**ARBEITSAUFTRAG 1**
Welche Proteste nennt der Auszug über Protestbewegungen, deren Dachvereinigungen darauf achten, keine großen Hierarchien entstehen zu lassen?

**VORLIEGENDER AUSZUG**
Auch den Protestaktiven, mit denen wir gesprochen haben, schwebt abstrakt eine Idee vor, mit der sie diesen Prinzipien näherkommen: mehr Möglichkeiten, lokal Verantwortung zu übernehmen, der Wunsch, nach anderen Kriterien als streng wirtschaftlicher Effizienz entscheiden und leben, auch anders wirtschaften zu können. Dies bleibt keineswegs begrenzt auf Reste einer 1970er-Jahre-Studentenbewegungs-Nostalgie. Und in ihren Protestzusammenschlüssen setzen sie diese Prinzipien zum Teil auch um: Gerade die Dachvereinigungen der Stadtproteste in Hamburg, der Proteste gegen Stuttgart 21 und den Münchner Flughafenausbau sind Gruppen, die sehr stark darauf achten, keine großen Hierarchien entstehen zu lassen, dem Einzelnen innerhalb abgesteckter Grenzen die größtmögliche Freiheit zu lassen, jedem das gleiche Stimmgewicht einzuräumen. Besonders gegenüber der von den Befragten oft hämisch und beißend kritisierten Parteiendemokratie in Deutschland, die für viele die Verkörperung schlechthin für Ineffizienz und Vetternwirtschaft ist, erscheint ihnen die Vorstellung von lokalen Zusammenschlüssen ungemein attraktiv.

Daten zur Verfolgung von Punktkorrespondenzen
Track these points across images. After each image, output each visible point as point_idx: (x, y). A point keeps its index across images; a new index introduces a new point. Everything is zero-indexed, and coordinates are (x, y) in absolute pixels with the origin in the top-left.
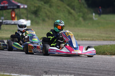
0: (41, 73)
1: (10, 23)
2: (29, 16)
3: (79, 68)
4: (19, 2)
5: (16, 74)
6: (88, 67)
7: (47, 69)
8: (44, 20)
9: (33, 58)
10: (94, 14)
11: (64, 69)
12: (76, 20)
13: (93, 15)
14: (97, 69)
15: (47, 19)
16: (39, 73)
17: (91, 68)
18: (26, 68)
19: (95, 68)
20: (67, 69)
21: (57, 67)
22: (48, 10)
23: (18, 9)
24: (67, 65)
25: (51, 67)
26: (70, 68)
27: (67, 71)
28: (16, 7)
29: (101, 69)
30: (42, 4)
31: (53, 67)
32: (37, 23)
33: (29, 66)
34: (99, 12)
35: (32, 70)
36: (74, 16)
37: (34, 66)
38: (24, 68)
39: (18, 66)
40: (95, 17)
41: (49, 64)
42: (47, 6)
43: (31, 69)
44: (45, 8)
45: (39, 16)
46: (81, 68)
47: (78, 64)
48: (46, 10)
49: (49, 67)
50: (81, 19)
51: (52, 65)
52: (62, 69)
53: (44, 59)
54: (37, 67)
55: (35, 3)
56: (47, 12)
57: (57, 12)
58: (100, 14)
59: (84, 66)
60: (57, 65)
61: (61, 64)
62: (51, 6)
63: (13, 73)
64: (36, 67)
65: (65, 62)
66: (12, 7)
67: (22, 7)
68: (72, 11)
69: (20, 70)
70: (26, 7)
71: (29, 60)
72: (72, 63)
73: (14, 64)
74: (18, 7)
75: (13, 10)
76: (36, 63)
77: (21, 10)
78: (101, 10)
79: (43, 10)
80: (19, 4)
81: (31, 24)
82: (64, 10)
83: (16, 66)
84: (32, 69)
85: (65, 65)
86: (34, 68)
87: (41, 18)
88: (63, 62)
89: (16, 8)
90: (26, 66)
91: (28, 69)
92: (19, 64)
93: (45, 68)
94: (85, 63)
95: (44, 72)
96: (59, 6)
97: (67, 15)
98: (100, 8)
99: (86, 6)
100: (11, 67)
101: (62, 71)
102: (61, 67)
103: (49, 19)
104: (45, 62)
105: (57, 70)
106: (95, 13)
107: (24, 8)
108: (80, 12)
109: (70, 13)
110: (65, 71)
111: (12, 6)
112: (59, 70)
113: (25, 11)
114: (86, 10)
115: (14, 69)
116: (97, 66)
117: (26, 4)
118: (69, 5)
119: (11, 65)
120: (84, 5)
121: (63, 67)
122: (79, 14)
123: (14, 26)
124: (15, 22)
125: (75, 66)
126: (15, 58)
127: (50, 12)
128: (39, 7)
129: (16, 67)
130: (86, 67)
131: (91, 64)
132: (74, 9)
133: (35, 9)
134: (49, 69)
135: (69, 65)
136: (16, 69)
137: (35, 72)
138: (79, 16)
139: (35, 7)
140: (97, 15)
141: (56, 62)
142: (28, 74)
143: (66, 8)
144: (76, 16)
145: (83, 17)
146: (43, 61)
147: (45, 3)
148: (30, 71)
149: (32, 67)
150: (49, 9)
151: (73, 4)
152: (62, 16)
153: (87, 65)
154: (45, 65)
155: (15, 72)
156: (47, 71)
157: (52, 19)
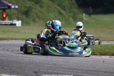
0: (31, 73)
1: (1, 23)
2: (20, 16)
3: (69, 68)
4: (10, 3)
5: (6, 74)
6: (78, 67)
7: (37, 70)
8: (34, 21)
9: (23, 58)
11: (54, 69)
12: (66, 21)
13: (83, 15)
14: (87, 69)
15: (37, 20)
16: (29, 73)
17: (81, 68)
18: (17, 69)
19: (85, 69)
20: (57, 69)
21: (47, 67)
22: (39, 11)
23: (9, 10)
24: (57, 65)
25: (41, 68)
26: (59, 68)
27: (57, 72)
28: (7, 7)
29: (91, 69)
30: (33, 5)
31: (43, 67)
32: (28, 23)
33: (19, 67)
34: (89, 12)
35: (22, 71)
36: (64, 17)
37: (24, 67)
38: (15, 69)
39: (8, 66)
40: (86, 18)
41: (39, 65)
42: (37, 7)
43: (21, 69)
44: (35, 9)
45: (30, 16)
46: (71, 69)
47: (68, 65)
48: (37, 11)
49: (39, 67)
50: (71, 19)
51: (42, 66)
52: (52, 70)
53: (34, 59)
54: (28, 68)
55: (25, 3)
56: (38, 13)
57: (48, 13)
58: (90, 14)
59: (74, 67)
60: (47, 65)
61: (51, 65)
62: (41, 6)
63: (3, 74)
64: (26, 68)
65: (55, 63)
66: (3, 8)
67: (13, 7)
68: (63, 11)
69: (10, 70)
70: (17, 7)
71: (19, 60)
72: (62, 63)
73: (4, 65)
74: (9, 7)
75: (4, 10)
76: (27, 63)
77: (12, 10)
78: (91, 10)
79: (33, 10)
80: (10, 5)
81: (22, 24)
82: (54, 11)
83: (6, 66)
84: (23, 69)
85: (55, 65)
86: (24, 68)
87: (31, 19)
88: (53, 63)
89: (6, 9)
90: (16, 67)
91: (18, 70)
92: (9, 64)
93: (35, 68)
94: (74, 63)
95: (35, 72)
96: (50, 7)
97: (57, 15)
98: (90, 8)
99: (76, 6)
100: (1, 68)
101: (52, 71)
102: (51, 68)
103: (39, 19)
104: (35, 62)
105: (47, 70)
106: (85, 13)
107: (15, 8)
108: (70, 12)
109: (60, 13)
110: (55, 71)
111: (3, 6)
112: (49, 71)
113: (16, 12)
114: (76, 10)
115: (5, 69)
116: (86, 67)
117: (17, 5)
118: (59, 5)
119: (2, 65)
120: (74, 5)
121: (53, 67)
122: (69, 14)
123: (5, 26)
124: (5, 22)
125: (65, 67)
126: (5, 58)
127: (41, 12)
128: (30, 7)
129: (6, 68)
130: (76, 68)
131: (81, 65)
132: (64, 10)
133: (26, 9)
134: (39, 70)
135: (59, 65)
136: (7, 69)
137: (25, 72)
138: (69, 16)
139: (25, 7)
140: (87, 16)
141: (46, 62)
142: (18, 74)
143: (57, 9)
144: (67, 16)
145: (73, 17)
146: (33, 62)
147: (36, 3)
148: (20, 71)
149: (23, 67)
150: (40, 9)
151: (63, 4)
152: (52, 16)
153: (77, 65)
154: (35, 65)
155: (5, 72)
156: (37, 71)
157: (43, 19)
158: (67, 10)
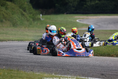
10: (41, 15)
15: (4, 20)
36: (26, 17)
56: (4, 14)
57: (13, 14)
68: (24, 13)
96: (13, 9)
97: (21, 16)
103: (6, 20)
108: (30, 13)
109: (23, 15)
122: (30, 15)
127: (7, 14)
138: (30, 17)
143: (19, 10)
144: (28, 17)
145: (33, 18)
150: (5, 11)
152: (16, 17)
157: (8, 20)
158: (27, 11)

**ARBEITSAUFTRAG 2**
Übertrage bitte alles vom Anfang der Datensätze bis einschließlich der Zeile mit „111: (12, 6)“ in eine Markdown-Tabelle mit den Spalten „Nummer“ für die laufende Zeilennummer und „Eintrag“ für die Zeile. Leerzeilen und Bilder lässt du dabei weg.

**ERGEBNIS 1**
Die Stadtproteste in Hamburg, die Proteste gegen Stuttgart 21 und die Proteste gegen den Münchner Flughafenausbau.

**ERGEBNIS 2**
| Nummer | Eintrag |
|---|---|
| 1 | Track these points across images. After each image, output each visible point as point_idx: (x, y). A point keeps its index across images; a new index introduces a new point. Everything is zero-indexed, and coordinates are (x, y) in absolute pixels with the origin in the top-left. |
| 2 | 0: (41, 73) |
| 3 | 1: (10, 23) |
| 4 | 2: (29, 16) |
| 5 | 3: (79, 68) |
| 6 | 4: (19, 2) |
| 7 | 5: (16, 74) |
| 8 | 6: (88, 67) |
| 9 | 7: (47, 69) |
| 10 | 8: (44, 20) |
| 11 | 9: (33, 58) |
| 12 | 10: (94, 14) |
| 13 | 11: (64, 69) |
| 14 | 12: (76, 20) |
| 15 | 13: (93, 15) |
| 16 | 14: (97, 69) |
| 17 | 15: (47, 19) |
| 18 | 16: (39, 73) |
| 19 | 17: (91, 68) |
| 20 | 18: (26, 68) |
| 21 | 19: (95, 68) |
| 22 | 20: (67, 69) |
| 23 | 21: (57, 67) |
| 24 | 22: (48, 10) |
| 25 | 23: (18, 9) |
| 26 | 24: (67, 65) |
| 27 | 25: (51, 67) |
| 28 | 26: (70, 68) |
| 29 | 27: (67, 71) |
| 30 | 28: (16, 7) |
| 31 | 29: (101, 69) |
| 32 | 30: (42, 4) |
| 33 | 31: (53, 67) |
| 34 | 32: (37, 23) |
| 35 | 33: (29, 66) |
| 36 | 34: (99, 12) |
| 37 | 35: (32, 70) |
| 38 | 36: (74, 16) |
| 39 | 37: (34, 66) |
| 40 | 38: (24, 68) |
| 41 | 39: (18, 66) |
| 42 | 40: (95, 17) |
| 43 | 41: (49, 64) |
| 44 | 42: (47, 6) |
| 45 | 43: (31, 69) |
| 46 | 44: (45, 8) |
| 47 | 45: (39, 16) |
| 48 | 46: (81, 68) |
| 49 | 47: (78, 64) |
| 50 | 48: (46, 10) |
| 51 | 49: (49, 67) |
| 52 | 50: (81, 19) |
| 53 | 51: (52, 65) |
| 54 | 52: (62, 69) |
| 55 | 53: (44, 59) |
| 56 | 54: (37, 67) |
| 57 | 55: (35, 3) |
| 58 | 56: (47, 12) |
| 59 | 57: (57, 12) |
| 60 | 58: (100, 14) |
| 61 | 59: (84, 66) |
| 62 | 60: (57, 65) |
| 63 | 61: (61, 64) |
| 64 | 62: (51, 6) |
| 65 | 63: (13, 73) |
| 66 | 64: (36, 67) |
| 67 | 65: (65, 62) |
| 68 | 66: (12, 7) |
| 69 | 67: (22, 7) |
| 70 | 68: (72, 11) |
| 71 | 69: (20, 70) |
| 72 | 70: (26, 7) |
| 73 | 71: (29, 60) |
| 74 | 72: (72, 63) |
| 75 | 73: (14, 64) |
| 76 | 74: (18, 7) |
| 77 | 75: (13, 10) |
| 78 | 76: (36, 63) |
| 79 | 77: (21, 10) |
| 80 | 78: (101, 10) |
| 81 | 79: (43, 10) |
| 82 | 80: (19, 4) |
| 83 | 81: (31, 24) |
| 84 | 82: (64, 10) |
| 85 | 83: (16, 66) |
| 86 | 84: (32, 69) |
| 87 | 85: (65, 65) |
| 88 | 86: (34, 68) |
| 89 | 87: (41, 18) |
| 90 | 88: (63, 62) |
| 91 | 89: (16, 8) |
| 92 | 90: (26, 66) |
| 93 | 91: (28, 69) |
| 94 | 92: (19, 64) |
| 95 | 93: (45, 68) |
| 96 | 94: (85, 63) |
| 97 | 95: (44, 72) |
| 98 | 96: (59, 6) |
| 99 | 97: (67, 15) |
| 100 | 98: (100, 8) |
| 101 | 99: (86, 6) |
| 102 | 100: (11, 67) |
| 103 | 101: (62, 71) |
| 104 | 102: (61, 67) |
| 105 | 103: (49, 19) |
| 106 | 104: (45, 62) |
| 107 | 105: (57, 70) |
| 108 | 106: (95, 13) |
| 109 | 107: (24, 8) |
| 110 | 108: (80, 12) |
| 111 | 109: (70, 13) |
| 112 | 110: (65, 71) |
| 113 | 111: (12, 6) |